• _What you need to do_:
Render the stretch of the listing from the line containing "Reading left to" through the end of the listing as a Markdown table with the columns Row and Line, one numbered row per line. Leave out blank lines and pictures.

:: Record excerpts

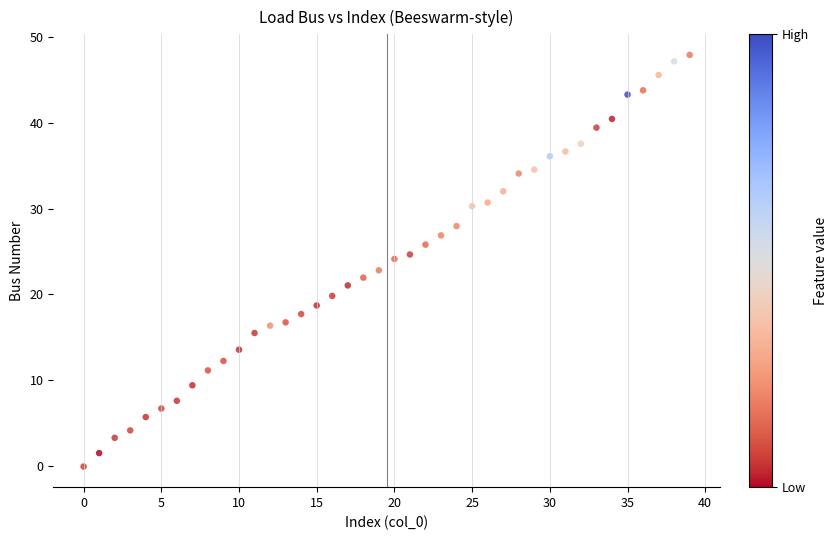

What is the range of Y values (max minus min)?

48.1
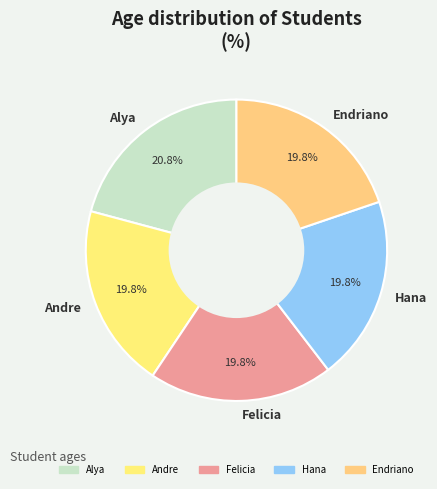

Which slice is the largest?

Alya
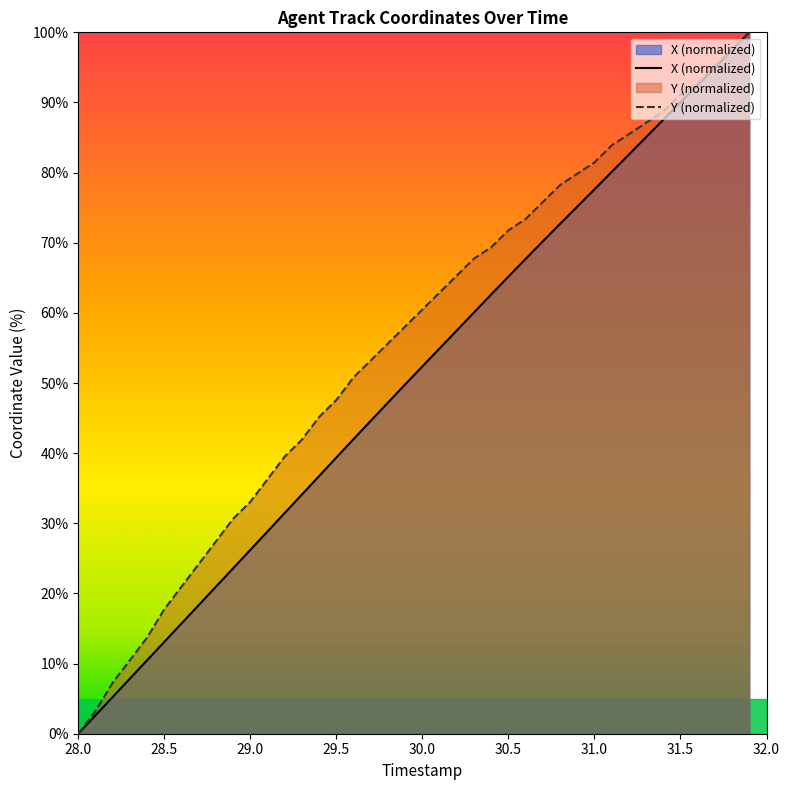

What position from the right is 29.0?

30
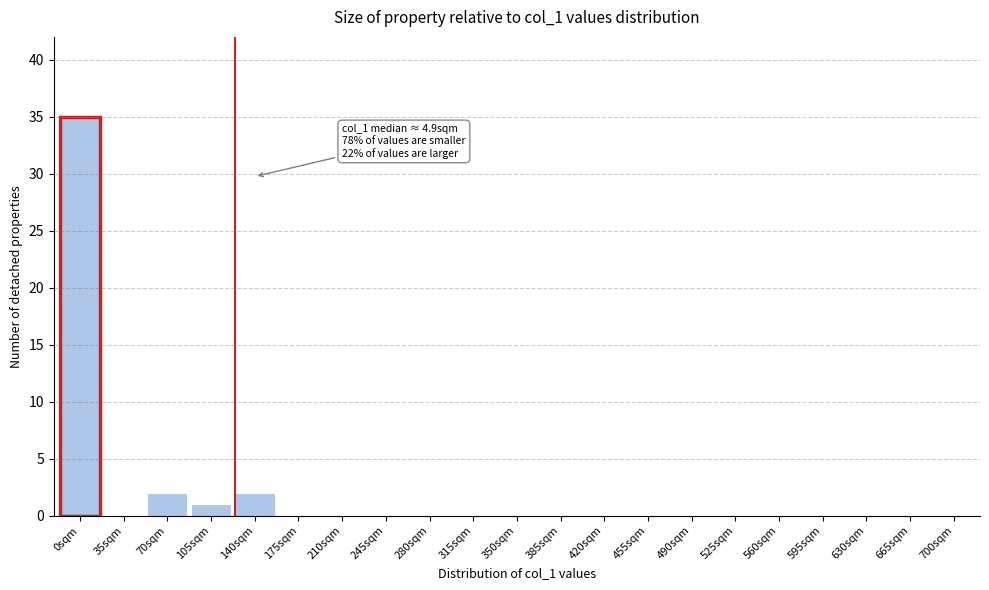

Reading left to right, list all the values displayed in this chart.

0sqm=35	35sqm=0	70sqm=2	105sqm=1	140sqm=2	175sqm=0	210sqm=0	245sqm=0	280sqm=0	315sqm=0	350sqm=0	385sqm=0	420sqm=0	455sqm=0	490sqm=0	525sqm=0	560sqm=0	595sqm=0	630sqm=0	665sqm=0	700sqm=0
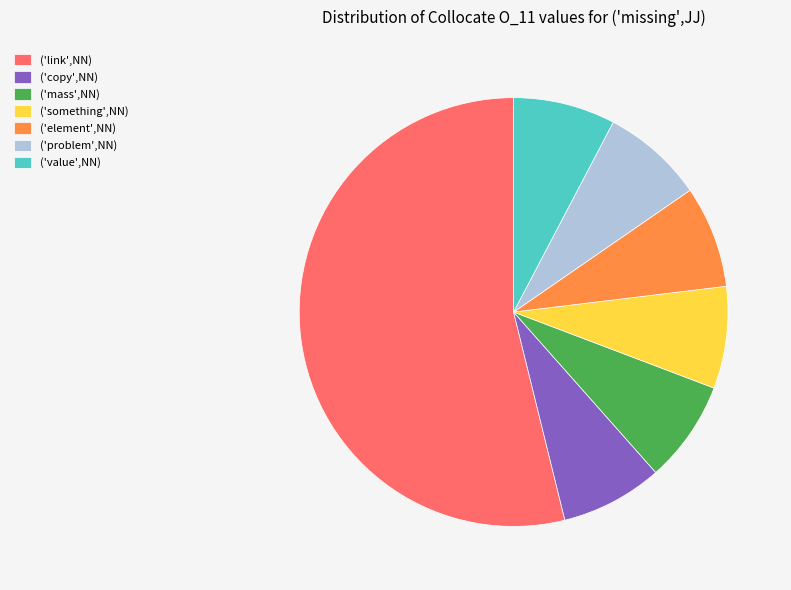

The ('something',NN) slice represents 8% of the pie. True or false?

True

::::

• _Result for this task_:
| Row | Line |
|---|---|
| 1 | Reading left to right, list all the values displayed in this chart. |
| 2 | 0sqm=35	35sqm=0	70sqm=2	105sqm=1	140sqm=2	175sqm=0	210sqm=0	245sqm=0	280sqm=0	315sqm=0	350sqm=0	385sqm=0	420sqm=0	455sqm=0	490sqm=0	525sqm=0	560sqm=0	595sqm=0	630sqm=0	665sqm=0	700sqm=0 |
| 3 | The ('something',NN) slice represents 8% of the pie. True or false? |
| 4 | True |